### Task list
1) According to the hydrogen investment text, how much of today's hydrogen comes from fossil fuels?
2) Copy the hydrogen investment text starting at "HGEN Investment Case" and ending at "investors and governments.", changing every "greenhouse gas emissions" to "carbon emissions".
3) Summarize the hydrogen investment text in two sentences.

HGEN Investment Case

Welcome to the hydrogen economy

As the world careens towards lower greenhouse gas emissions, new ideas for running the world’s energy system are being explored. Hydrogen, which has three times the energy potential of petrol on a weight-for-weight basis and produces no greenhouse gas emissions, is receiving a lot of attention from investors and governments.

Sometimes called the “Swiss army knife” of decarbonisation, hydrogen is versatile, and can remove carbon dioxide from many industries – like steelmaking, ammonia production and shipping – that have proved hard to clean up in the past.

Hydrogen is not a new alternate energy source, but today more than 95% of it comes from fossil fuels like methane and coal and its primary use is oil refining.[1] What is new – and potentially exciting – is the growth of green hydrogen, which is created by using clean energy to split water into hydrogen and oxygen. Green hydrogen promises a quiet energy revolution, as it can replace hydrogen generated from fossil fuels. Furthermore, it can then be extended into other areas of the economy where solar power and batteries are unworkable. (For a list of use cases for green hydrogen, please see the appendix).

Turning hydrogen green, and then using it to decarbonise industry, is sometimes called the “hydrogen economy”.

The $11 trillion opportunity

The hydrogen economy is a greenfield investment opportunity still in early development, however, its potential applications are limitless. These applications include how the world feeds itself, as hydrogen is used to make fertilisers which help crops grow, the world’s transport system via aeroplanes and ships that are already exploring hydrogen fuel, household heating which presently often uses hydrogen blended with natural gas and lastly, making construction materials like steel and iron.

### Data records
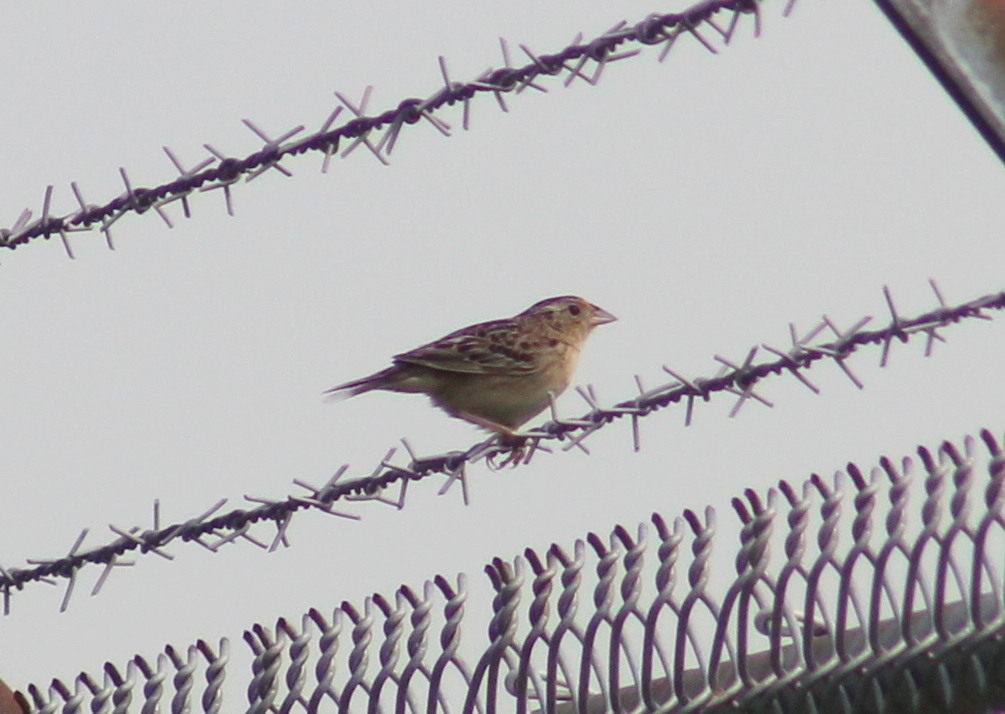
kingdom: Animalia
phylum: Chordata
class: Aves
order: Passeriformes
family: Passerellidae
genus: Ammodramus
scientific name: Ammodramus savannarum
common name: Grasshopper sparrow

--

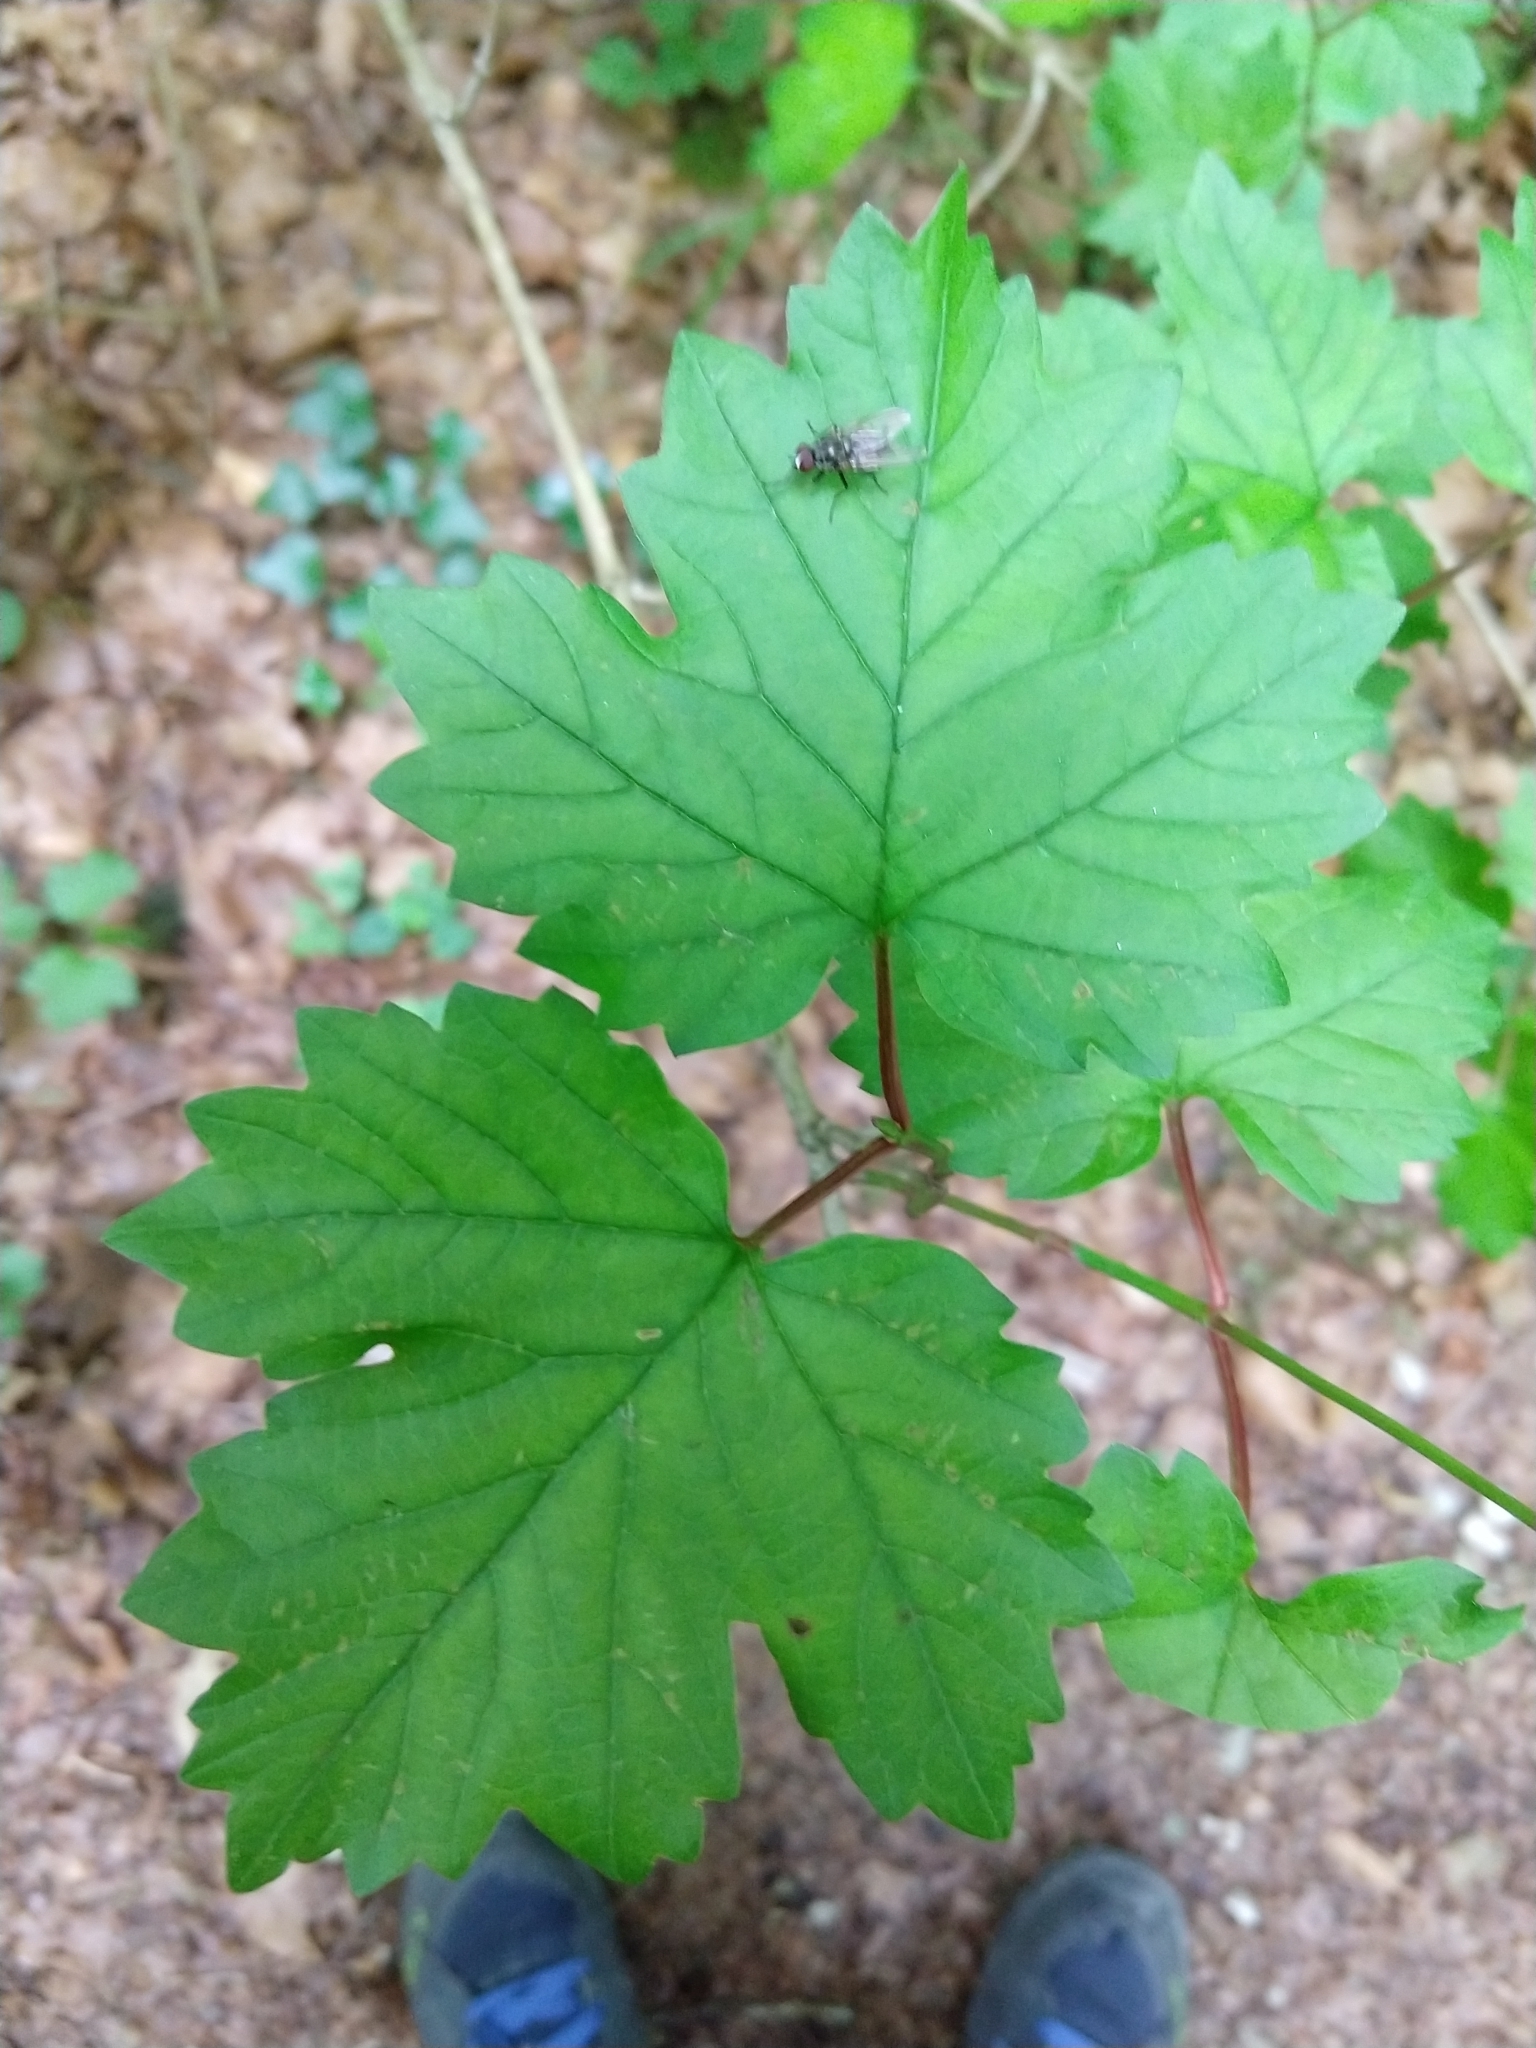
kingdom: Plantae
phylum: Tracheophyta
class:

### Final answers
1) More than 95%.

2)
HGEN Investment Case

Welcome to the hydrogen economy

As the world careens towards lower carbon emissions, new ideas for running the world’s energy system are being explored. Hydrogen, which has three times the energy potential of petrol on a weight-for-weight basis and produces no carbon emissions, is receiving a lot of attention from investors and governments.

3) Hydrogen has three times the energy of petrol by weight and produces no greenhouse gas emissions, so it is drawing attention as a versatile way to decarbonize hard-to-clean industries. Green hydrogen, made by splitting water with clean energy, could replace the fossil-fuel hydrogen that makes up more than 95% of supply today, and this shift, called the hydrogen economy, is an early-stage investment opportunity with uses in fertilizers, transport, household heating, and steel and iron production.